Fotoğraf: Gonca Çetinkaya, Tacettin Toparlı (EbuBurak)
Hem bir mimar hem de gezgin olarak Mardin deneyimlerimi sizlerle paylaşmaya devam ediyorum.
Daha önce belirttiğim gibi, Mardin’e ilk kez Eylül 2023’te gittim. Aslında o seyahatimin en önemli amaçlarından biri Tacettin Usta ile tanışmaktı. Kendisine şans eseri sosyal medya aracılığıyla denk gelip takip etmeye başladım. Yazdıkları, sanatı ve zanaati, kendi dünyamla pek çok noktada bağ kurmamı sağladı.
Tacettin Usta ile ilk kez geçen sene tanıştım. Mardin’e gidip onu sorduğunuzda, herkes size cam altı sanatıyla uğraştığını ve bakır işlediğini söyleyecektir. Ama o yalnızca sanatla değil, masallarla da meşgul. Mardin’in kültürünü, kendi birikimlerini ve atalarından, büyüklerinden öğrendiklerini masallarla anlatıyor. Onun konuşma tarzı da biraz derin, biraz masalsı.
Bu yüzden röportajdaki cevaplarını olduğu gibi, hiçbir şeyini değiştirmeden size aktardım. Biraz şiirsel, biraz derin; kendinden, ötelerden ve tabii ki Mardin’den izler taşıyor.
Keyifli okumalar dilerim.
1. Tacettin Toparlı kimdir? EbuBurak lakabı nereden geliyor? Kısaca kendinizden bahseder misiniz?
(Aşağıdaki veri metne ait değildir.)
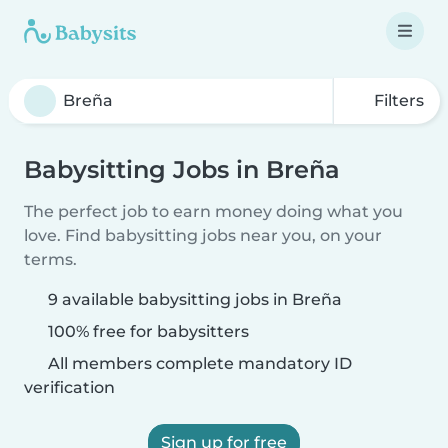
Filters
Babysitting Jobs in Breña
The perfect job to earn money doing what you
love. Find babysitting jobs near you, on your
terms.
9 available babysitting jobs in Breña
100% free for babysitters
All members complete mandatory ID
verification
Sign up for free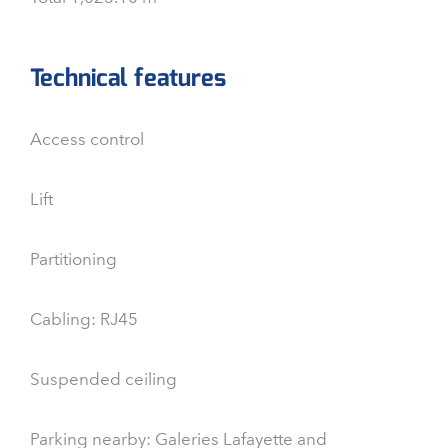
Technical features
Access control
Lift
Partitioning
Cabling: RJ45
Suspended ceiling
Parking nearby: Galeries Lafayette and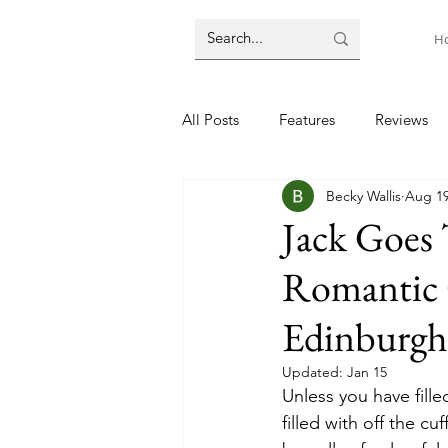
H
All Posts
Features
Reviews
Becky Wallis
Aug 19
Jack Goes
Romantic 
Edinburgh
Updated:
Jan 15
Unless you have fille
filled with off the cu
Ebuburak adım. Gündüz bakır işliyorum, gece düş boyuyorum. Biraz da hikaye, masal anlatıyorum. Ben, yalnızca bakır işlemekten, düş boyamaktan ve anlatmaktan ibaretim.
İnsanlar, kendi adlarından ve benliklerinden vazgeçmeye başladıklarında, kendilerini gizleme ihtiyacı hissederler. İşte bu yüzden bir mahlas kullanırlar. Buradaki yaşamın bir parçası da babanın oğluyla, çocuğun babasıyla, annenin ise kızı ya da oğluyla anılmasıdır.
Mesela Ebu-Burak, Arapça’da Burak’ın Babası anlamına gelir. Diyelim ki senin annenin adı Gülcan. İlk çocuğun kız olduğunda adını Gülcan koyarsın. Bu, seçilmiştir. Çünkü büyükler bu dünyadan göçtüğünde, hafızanı da kaybedersin. Onu tazeleyip yenileyebilmek için aktarımın bir parçası olursun, olmak zorundasın.Burak benim oğlumun adı.
2. Cam altı boyama sanatına ve bakır işlemeye ne zaman başladınız? İkisini birlikte nasıl ilerletiyorsunuz?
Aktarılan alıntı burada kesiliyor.